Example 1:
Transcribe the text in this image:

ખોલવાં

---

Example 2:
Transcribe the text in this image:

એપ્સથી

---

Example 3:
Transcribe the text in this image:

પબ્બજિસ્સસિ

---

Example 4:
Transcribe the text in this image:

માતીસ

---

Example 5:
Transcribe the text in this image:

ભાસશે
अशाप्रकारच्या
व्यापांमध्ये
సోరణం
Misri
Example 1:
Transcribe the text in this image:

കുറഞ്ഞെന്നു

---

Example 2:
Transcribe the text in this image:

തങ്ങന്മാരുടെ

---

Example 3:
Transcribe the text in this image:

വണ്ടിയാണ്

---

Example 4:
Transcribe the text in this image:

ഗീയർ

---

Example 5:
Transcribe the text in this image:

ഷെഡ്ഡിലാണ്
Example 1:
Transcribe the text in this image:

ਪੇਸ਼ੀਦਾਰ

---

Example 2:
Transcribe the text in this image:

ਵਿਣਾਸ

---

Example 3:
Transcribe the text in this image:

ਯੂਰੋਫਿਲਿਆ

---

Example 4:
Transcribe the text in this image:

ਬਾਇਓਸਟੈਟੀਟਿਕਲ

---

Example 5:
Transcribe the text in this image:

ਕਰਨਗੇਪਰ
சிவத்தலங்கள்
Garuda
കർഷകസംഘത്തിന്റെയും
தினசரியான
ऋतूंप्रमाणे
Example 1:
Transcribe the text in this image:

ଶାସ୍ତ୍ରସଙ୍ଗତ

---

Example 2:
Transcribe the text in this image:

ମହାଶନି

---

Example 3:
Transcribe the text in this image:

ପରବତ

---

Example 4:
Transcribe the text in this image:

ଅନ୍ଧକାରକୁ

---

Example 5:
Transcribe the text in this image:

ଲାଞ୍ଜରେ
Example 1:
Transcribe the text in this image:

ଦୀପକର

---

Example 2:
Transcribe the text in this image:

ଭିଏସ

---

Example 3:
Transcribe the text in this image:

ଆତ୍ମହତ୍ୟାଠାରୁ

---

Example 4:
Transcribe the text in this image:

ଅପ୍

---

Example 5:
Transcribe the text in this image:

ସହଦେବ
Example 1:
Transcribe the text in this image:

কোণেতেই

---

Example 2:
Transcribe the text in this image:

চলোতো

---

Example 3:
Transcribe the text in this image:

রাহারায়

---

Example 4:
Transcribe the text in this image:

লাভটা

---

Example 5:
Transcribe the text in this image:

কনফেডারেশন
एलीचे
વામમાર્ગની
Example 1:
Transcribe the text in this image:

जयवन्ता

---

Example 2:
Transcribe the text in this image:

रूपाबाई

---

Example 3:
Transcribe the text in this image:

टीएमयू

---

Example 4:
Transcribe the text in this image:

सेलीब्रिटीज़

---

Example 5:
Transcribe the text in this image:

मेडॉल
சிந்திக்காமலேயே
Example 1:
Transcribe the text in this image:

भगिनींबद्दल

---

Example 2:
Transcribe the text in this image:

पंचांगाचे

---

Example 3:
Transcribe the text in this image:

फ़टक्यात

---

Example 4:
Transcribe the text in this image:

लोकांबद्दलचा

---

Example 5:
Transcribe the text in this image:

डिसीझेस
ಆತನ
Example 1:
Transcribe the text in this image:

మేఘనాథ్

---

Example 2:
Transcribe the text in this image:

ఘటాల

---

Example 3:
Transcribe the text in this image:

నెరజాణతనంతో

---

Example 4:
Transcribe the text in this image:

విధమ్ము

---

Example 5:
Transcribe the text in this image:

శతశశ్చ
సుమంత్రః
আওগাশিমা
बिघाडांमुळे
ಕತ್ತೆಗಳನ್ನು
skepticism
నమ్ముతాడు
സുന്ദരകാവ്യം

-------

-- Task objective --
A full, exact repeat of the entries above is required.

-- The completed task --
Example 1:
Transcribe the text in this image:

ખોલવાં

---

Example 2:
Transcribe the text in this image:

એપ્સથી

---

Example 3:
Transcribe the text in this image:

પબ્બજિસ્સસિ

---

Example 4:
Transcribe the text in this image:

માતીસ

---

Example 5:
Transcribe the text in this image:

ભાસશે
अशाप्रकारच्या
व्यापांमध्ये
సోరణం
Misri
Example 1:
Transcribe the text in this image:

കുറഞ്ഞെന്നു

---

Example 2:
Transcribe the text in this image:

തങ്ങന്മാരുടെ

---

Example 3:
Transcribe the text in this image:

വണ്ടിയാണ്

---

Example 4:
Transcribe the text in this image:

ഗീയർ

---

Example 5:
Transcribe the text in this image:

ഷെഡ്ഡിലാണ്
Example 1:
Transcribe the text in this image:

ਪੇਸ਼ੀਦਾਰ

---

Example 2:
Transcribe the text in this image:

ਵਿਣਾਸ

---

Example 3:
Transcribe the text in this image:

ਯੂਰੋਫਿਲਿਆ

---

Example 4:
Transcribe the text in this image:

ਬਾਇਓਸਟੈਟੀਟਿਕਲ

---

Example 5:
Transcribe the text in this image:

ਕਰਨਗੇਪਰ
சிவத்தலங்கள்
Garuda
കർഷകസംഘത്തിന്റെയും
தினசரியான
ऋतूंप्रमाणे
Example 1:
Transcribe the text in this image:

ଶାସ୍ତ୍ରସଙ୍ଗତ

---

Example 2:
Transcribe the text in this image:

ମହାଶନି

---

Example 3:
Transcribe the text in this image:

ପରବତ

---

Example 4:
Transcribe the text in this image:

ଅନ୍ଧକାରକୁ

---

Example 5:
Transcribe the text in this image:

ଲାଞ୍ଜରେ
Example 1:
Transcribe the text in this image:

ଦୀପକର

---

Example 2:
Transcribe the text in this image:

ଭିଏସ

---

Example 3:
Transcribe the text in this image:

ଆତ୍ମହତ୍ୟାଠାରୁ

---

Example 4:
Transcribe the text in this image:

ଅପ୍

---

Example 5:
Transcribe the text in this image:

ସହଦେବ
Example 1:
Transcribe the text in this image:

কোণেতেই

---

Example 2:
Transcribe the text in this image:

চলোতো

---

Example 3:
Transcribe the text in this image:

রাহারায়

---

Example 4:
Transcribe the text in this image:

লাভটা

---

Example 5:
Transcribe the text in this image:

কনফেডারেশন
एलीचे
વામમાર્ગની
Example 1:
Transcribe the text in this image:

जयवन्ता

---

Example 2:
Transcribe the text in this image:

रूपाबाई

---

Example 3:
Transcribe the text in this image:

टीएमयू

---

Example 4:
Transcribe the text in this image:

सेलीब्रिटीज़

---

Example 5:
Transcribe the text in this image:

मेडॉल
சிந்திக்காமலேயே
Example 1:
Transcribe the text in this image:

भगिनींबद्दल

---

Example 2:
Transcribe the text in this image:

पंचांगाचे

---

Example 3:
Transcribe the text in this image:

फ़टक्यात

---

Example 4:
Transcribe the text in this image:

लोकांबद्दलचा

---

Example 5:
Transcribe the text in this image:

डिसीझेस
ಆತನ
Example 1:
Transcribe the text in this image:

మేఘనాథ్

---

Example 2:
Transcribe the text in this image:

ఘటాల

---

Example 3:
Transcribe the text in this image:

నెరజాణతనంతో

---

Example 4:
Transcribe the text in this image:

విధమ్ము

---

Example 5:
Transcribe the text in this image:

శతశశ్చ
సుమంత్రః
আওগাশিমা
बिघाडांमुळे
ಕತ್ತೆಗಳನ್ನು
skepticism
నమ్ముతాడు
സുന്ദരകാവ്യം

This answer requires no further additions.